Based on the words of wallsgrove and Callahan, I can conclude that both women present sound arguments for each of their causes. Indeed, if I had no opinion on the matter whatsoever and read each of their accounts, it would be exceedingly difficult to choose a side. Another conclusion I have drawn from the readings is that both wallsgrove’s pro-choice feminism and Callahan’s pro-life feminism attempt to place the woman at the heart of the matter, honoring her health, well-being, and freedom. Because of this, one can conclude that these two perspectives share a common interest and audience—the woman.
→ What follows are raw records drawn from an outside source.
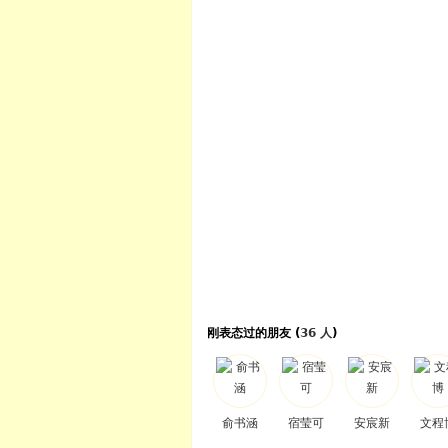
刚表态过的朋友 (
36 人
)
俞书涵
宿莹可
安宸新
文程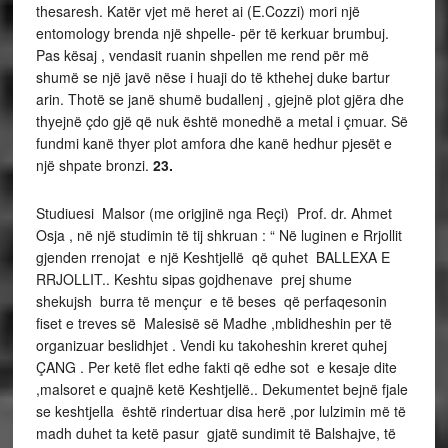
thesaresh. Katër vjet më heret ai (E.Cozzi) mori një
entomology brenda një shpelle- për të kerkuar brumbuj.
Pas kësaj , vendasit ruanin shpellen me rend për më
shumë se një javë nëse i huaji do të kthehej duke bartur
arin. Thotë se janë shumë budallenj , gjejnë plot gjëra dhe
thyejnë çdo gjë që nuk është monedhë a metal i çmuar. Së
fundmi kanë thyer plot amfora dhe kanë hedhur pjesët e
një shpate bronzi.
23.
Studiuesi Malsor (me origjinë nga Reçi) Prof. dr. Ahmet
Osja , në një studimin të tij shkruan : “ Në luginen e Rrjollit
gjenden rrenojat e një Keshtjellë që quhet BALLEXA E
RRJOLLIT.. Keshtu sipas gojdhenave prej shume
shekujsh burra të mençur e të beses që perfaqesonin
fiset e treves së Malesisë së Madhe ,mblidheshin per të
organizuar beslidhjet . Vendi ku takoheshin kreret quhej
ÇANG . Per ketë flet edhe fakti që edhe sot e kesaje dite
,malsoret e quajnë ketë Keshtjellë.. Dekumentet bejnë fjale
se keshtjella është rindertuar disa herë ,por lulzimin më të
madh duhet ta ketë pasur gjatë sundimit të Balshajve, të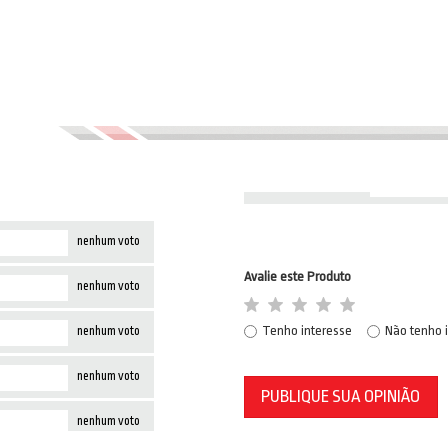
nenhum voto
Avalie este Produto
nenhum voto
Tenho interesse
Não tenho 
nenhum voto
nenhum voto
PUBLIQUE SUA OPINIÃO
nenhum voto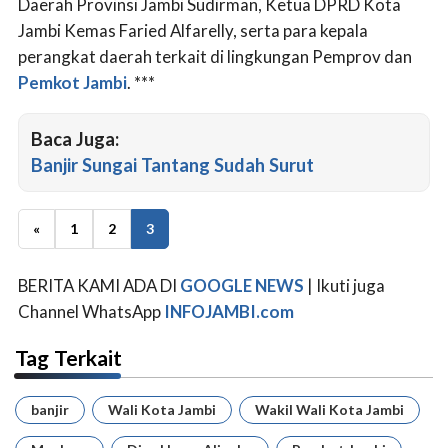
Daerah Provinsi Jambi Sudirman, Ketua DPRD Kota
Jambi Kemas Faried Alfarelly, serta para kepala
perangkat daerah terkait di lingkungan Pemprov dan
Pemkot Jambi
. ***
Baca Juga:
Banjir Sungai Tantang Sudah Surut
«
1
2
3
BERITA KAMI ADA DI
GOOGLE NEWS
| Ikuti juga
Channel WhatsApp
INFOJAMBI.com
Tag Terkait
banjir
Wali Kota Jambi
Wakil Wali Kota Jambi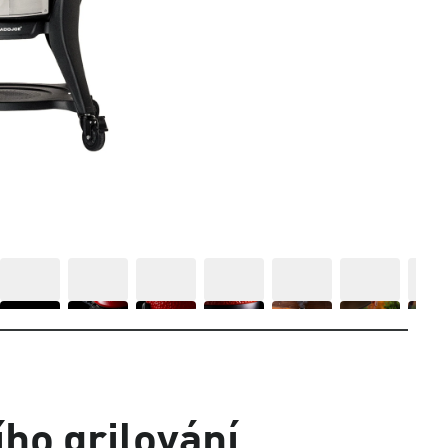
ho grilování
In respect to both sets of beliefs, it is absolutely necessary that she be the focus, that ideology and philosophy never interfere with the very real and tangible concerns of the woman. Without a focus on the woman, the pro-life movement stands little chance of garnering any kind of support from expecting mothers who are seeking an ideology that honors the woman's experience. I would argue that it would be an advantage for the pro-life movement to adopt a more openly feminist platform and use that to gain the support of women who believe that the pro-life movement largely does not concern itself with the women facing the difficult situation of an unwanted or unplanned pregnancy and instead focuses too exclusively on the rights of the unborn child.

The way in which it lends itself well to individualization is arguably the greatest and the most problematic element of feminism, and it results in an extremely diverse spectrum of beliefs and attitudes that fall under the feminist umbrella. In their article “Abortion: Understanding Differences,” Sidney Callahan and her pro-choice husband Daniel Callahan claim that “Too often, it is assumed that a commitment to feminism entails a prochoice position; but that is only one version of feminism, not necessarily its essence” (Callahan, “Understanding Differences,” 221). “See, pro-lifers can be feminist too!” the pro-life feminist might think. However, this passage neither advocates for pro-life nor pro-choice feminism; instead, it suggests that there exist numerous versions of feminism and in turn supports the idea that there is no one way to be a feminist. Furthermore, feminism is neither exclusively pro-choice nor exclusively pro-life, and to label it either of these would be to dishonor the complexity and multiplicity of the ideology. It is not fair to say that a pro-lifer cannot be a feminist for this very reason. Pro-life feminists are out there--hell, I am one--and we are working toward bridging the gap between the traditionally child-centered anti-abortionists of previous generations and the woman-oriented pro-choice movement.


Sidney, Callahan. "Abortion and the Sexual Agenda: A Case for Pro-life Feminism." Ethics: Contemporary Readings. New York City: Routledge, 2004. 275-82. Print.

Callahan, Sidney and Daniel Callahan. “Abortion: Understanding Differences.” Family Planning Perspectives. Vol. 16, No. 5 (Sep. - Oct., 1984), pp. 219-221. Guttmacher Institute. Web. 22 November 2015.

wallsgrove, ruth. "Non—negotiable Feminism." Off Our Backs 26.1 (1996): 5+. JSTOR. Web.15 Dec. 2015.